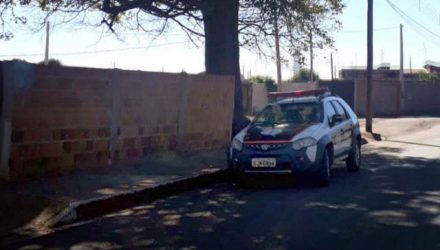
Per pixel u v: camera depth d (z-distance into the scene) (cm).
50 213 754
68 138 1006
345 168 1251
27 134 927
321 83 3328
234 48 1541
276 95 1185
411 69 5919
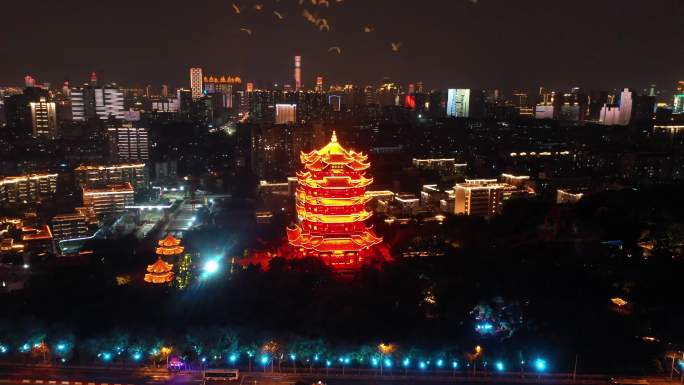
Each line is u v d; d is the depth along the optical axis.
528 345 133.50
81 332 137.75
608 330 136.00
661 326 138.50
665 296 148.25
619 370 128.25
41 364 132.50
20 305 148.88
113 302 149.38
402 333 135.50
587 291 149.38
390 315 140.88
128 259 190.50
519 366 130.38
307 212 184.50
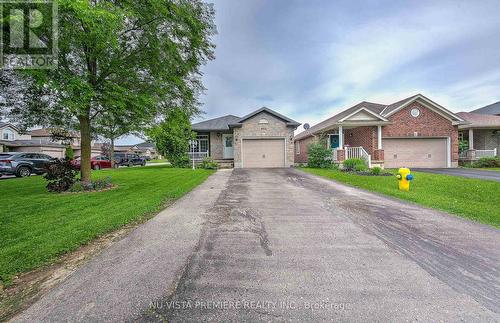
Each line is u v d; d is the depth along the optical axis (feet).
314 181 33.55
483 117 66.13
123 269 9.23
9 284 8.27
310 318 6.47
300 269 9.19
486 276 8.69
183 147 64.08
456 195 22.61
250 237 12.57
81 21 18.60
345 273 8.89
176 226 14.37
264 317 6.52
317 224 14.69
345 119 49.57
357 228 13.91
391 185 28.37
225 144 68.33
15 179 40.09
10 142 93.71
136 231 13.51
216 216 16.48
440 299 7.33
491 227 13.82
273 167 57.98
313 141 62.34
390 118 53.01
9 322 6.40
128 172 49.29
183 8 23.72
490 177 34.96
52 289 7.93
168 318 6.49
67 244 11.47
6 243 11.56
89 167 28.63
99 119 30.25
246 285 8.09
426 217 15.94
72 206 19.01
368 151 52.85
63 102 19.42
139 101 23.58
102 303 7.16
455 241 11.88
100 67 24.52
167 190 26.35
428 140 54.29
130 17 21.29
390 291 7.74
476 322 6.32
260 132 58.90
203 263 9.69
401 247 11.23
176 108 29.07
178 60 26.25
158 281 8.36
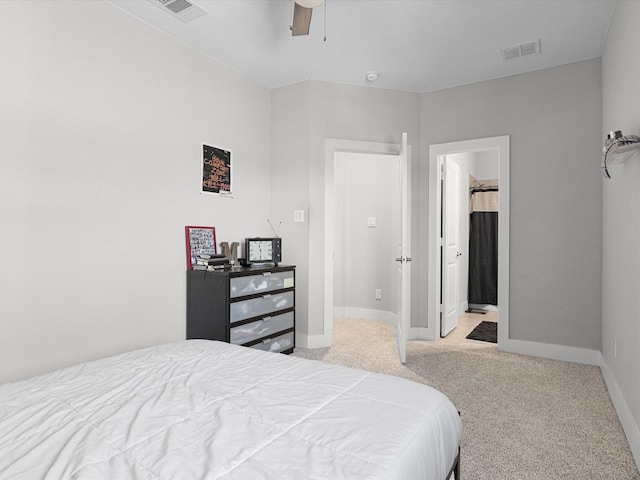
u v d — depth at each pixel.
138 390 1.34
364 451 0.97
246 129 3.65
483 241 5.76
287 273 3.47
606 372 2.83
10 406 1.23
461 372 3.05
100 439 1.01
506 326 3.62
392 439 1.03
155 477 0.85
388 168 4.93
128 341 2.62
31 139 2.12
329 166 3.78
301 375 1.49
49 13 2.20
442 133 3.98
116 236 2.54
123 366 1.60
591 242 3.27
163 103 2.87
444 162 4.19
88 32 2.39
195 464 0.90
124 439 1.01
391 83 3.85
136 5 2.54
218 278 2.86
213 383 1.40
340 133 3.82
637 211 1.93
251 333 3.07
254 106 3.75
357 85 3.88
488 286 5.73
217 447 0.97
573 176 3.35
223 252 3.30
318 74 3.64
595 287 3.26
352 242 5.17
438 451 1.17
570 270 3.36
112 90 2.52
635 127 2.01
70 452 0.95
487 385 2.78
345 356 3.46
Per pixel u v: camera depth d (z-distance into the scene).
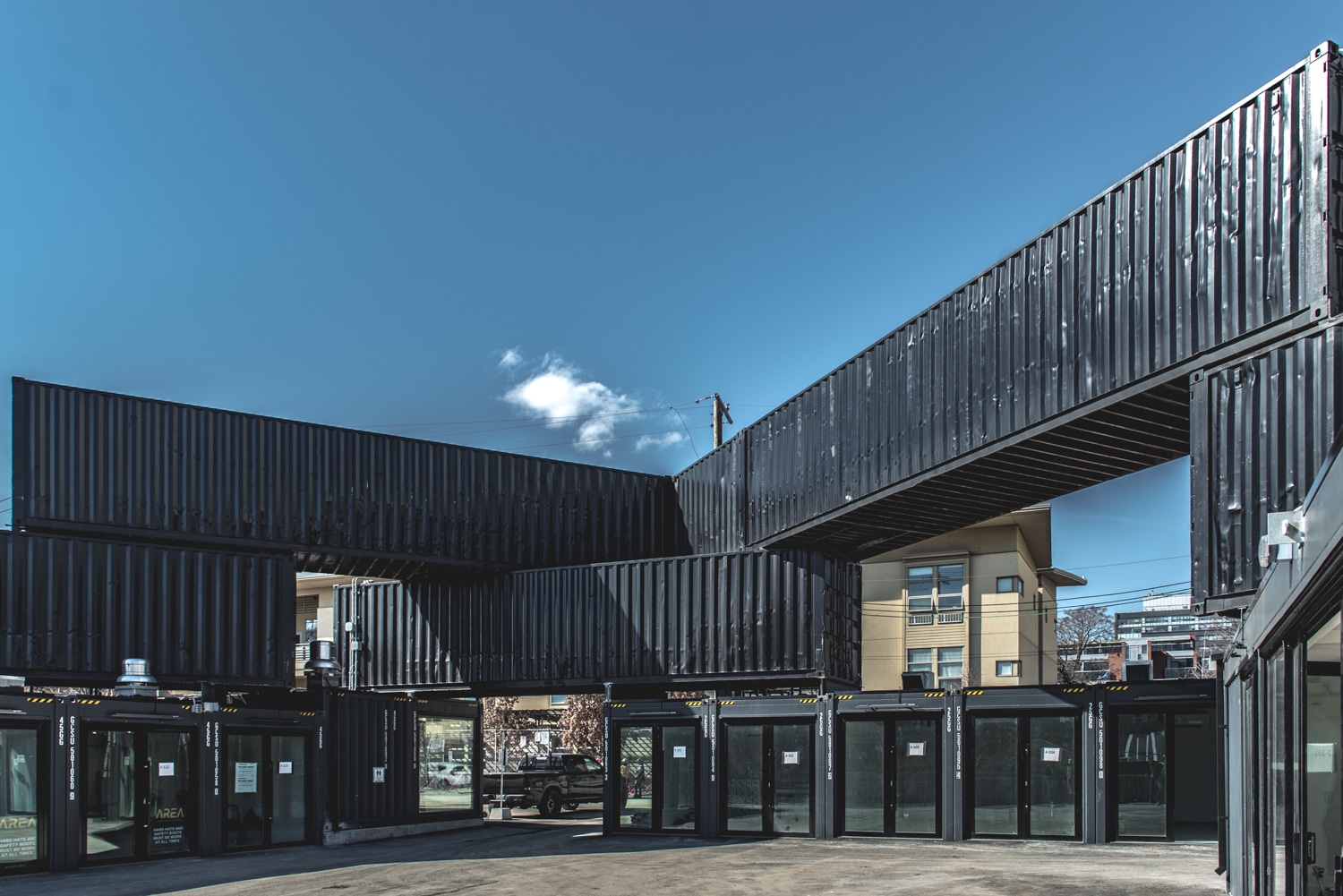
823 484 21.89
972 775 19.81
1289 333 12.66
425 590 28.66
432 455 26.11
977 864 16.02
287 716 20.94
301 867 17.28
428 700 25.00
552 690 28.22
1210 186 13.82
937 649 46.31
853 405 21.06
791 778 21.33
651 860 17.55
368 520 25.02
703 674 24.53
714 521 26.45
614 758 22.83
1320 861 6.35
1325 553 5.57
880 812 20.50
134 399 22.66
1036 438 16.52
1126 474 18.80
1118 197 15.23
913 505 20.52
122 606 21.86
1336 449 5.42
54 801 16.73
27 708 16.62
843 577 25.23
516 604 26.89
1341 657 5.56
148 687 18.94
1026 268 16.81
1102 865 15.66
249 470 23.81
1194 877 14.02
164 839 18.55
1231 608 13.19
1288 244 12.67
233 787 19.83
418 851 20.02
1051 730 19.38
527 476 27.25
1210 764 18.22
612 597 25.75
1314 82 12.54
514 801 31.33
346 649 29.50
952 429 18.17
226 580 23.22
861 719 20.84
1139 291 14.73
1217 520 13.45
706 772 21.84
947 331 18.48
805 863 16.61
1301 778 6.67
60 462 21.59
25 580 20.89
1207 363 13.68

★ ★ ★ ★

- _EXERCISE REQUIREMENTS_
The job here is to retype the data exactly, with no pictures included.

- _RESPONSE BOX_
Per pixel u v: camera depth d (z-distance into the scene) (cm).
50 213 754
68 138 1006
345 168 1251
27 134 927
321 83 3328
234 48 1541
276 95 1185
411 69 5919
Each line is u v d; d is the depth along the optical axis.
528 345 133.50
81 332 137.75
608 330 136.00
661 326 138.50
665 296 148.25
619 370 128.25
41 364 132.50
20 305 148.88
113 302 149.38
402 333 135.50
587 291 149.38
390 315 140.88
128 259 190.50
519 366 130.38
307 212 184.50
Each line is u v d; d is the depth along the optical axis (feet).
314 181 33.55
483 117 66.13
123 269 9.23
9 284 8.27
310 318 6.47
300 269 9.19
486 276 8.69
183 147 64.08
456 195 22.61
250 237 12.57
81 21 18.60
345 273 8.89
176 226 14.37
264 317 6.52
317 224 14.69
345 119 49.57
357 228 13.91
391 185 28.37
225 144 68.33
15 179 40.09
10 142 93.71
136 231 13.51
216 216 16.48
440 299 7.33
491 227 13.82
273 167 57.98
313 141 62.34
390 118 53.01
9 322 6.40
128 172 49.29
183 8 23.72
490 177 34.96
52 289 7.93
168 318 6.49
67 244 11.47
6 243 11.56
89 167 28.63
99 119 30.25
246 285 8.09
426 217 15.94
72 206 19.01
368 151 52.85
63 102 19.42
139 101 23.58
102 303 7.16
455 241 11.88
100 67 24.52
167 190 26.35
428 140 54.29
130 17 21.29
390 291 7.74
476 322 6.32
260 132 58.90
203 263 9.69
401 247 11.23
176 108 29.07
178 60 26.25
158 281 8.36
u v d — depth at each pixel.
138 390 1.34
364 451 0.97
246 129 3.65
483 241 5.76
287 273 3.47
606 372 2.83
10 406 1.23
461 372 3.05
100 439 1.01
506 326 3.62
392 439 1.03
155 477 0.85
388 168 4.93
128 341 2.62
31 139 2.12
329 166 3.78
301 375 1.49
49 13 2.20
442 133 3.98
116 236 2.54
123 366 1.60
591 242 3.27
163 103 2.87
444 162 4.19
88 32 2.39
195 464 0.90
124 439 1.01
391 83 3.85
136 5 2.54
218 278 2.86
213 383 1.40
340 133 3.82
637 211 1.93
251 333 3.07
254 106 3.75
357 85 3.88
488 286 5.73
217 447 0.97
573 176 3.35
223 252 3.30
318 74 3.64
595 287 3.26
352 242 5.17
438 451 1.17
570 270 3.36
112 90 2.52
635 127 2.01
70 452 0.95
487 385 2.78
345 356 3.46
Per pixel u v: camera depth d (z-distance into the scene).
823 484 21.89
972 775 19.81
1289 333 12.66
425 590 28.66
432 455 26.11
977 864 16.02
287 716 20.94
301 867 17.28
428 700 25.00
552 690 28.22
1210 186 13.82
937 649 46.31
853 405 21.06
791 778 21.33
651 860 17.55
368 520 25.02
703 674 24.53
714 521 26.45
614 758 22.83
1320 861 6.35
1325 553 5.57
880 812 20.50
134 399 22.66
1036 438 16.52
1126 474 18.80
1118 197 15.23
913 505 20.52
122 606 21.86
1336 449 5.42
54 801 16.73
27 708 16.62
843 577 25.23
516 604 26.89
1341 657 5.56
148 687 18.94
1026 268 16.81
1102 865 15.66
249 470 23.81
1194 877 14.02
164 839 18.55
1231 608 13.19
1288 244 12.67
233 787 19.83
418 851 20.02
1051 730 19.38
527 476 27.25
1210 764 18.22
612 597 25.75
1314 82 12.54
514 801 31.33
346 649 29.50
952 429 18.17
226 580 23.22
861 719 20.84
1139 291 14.73
1217 520 13.45
706 772 21.84
947 331 18.48
805 863 16.61
1301 778 6.67
60 462 21.59
25 580 20.89
1207 363 13.68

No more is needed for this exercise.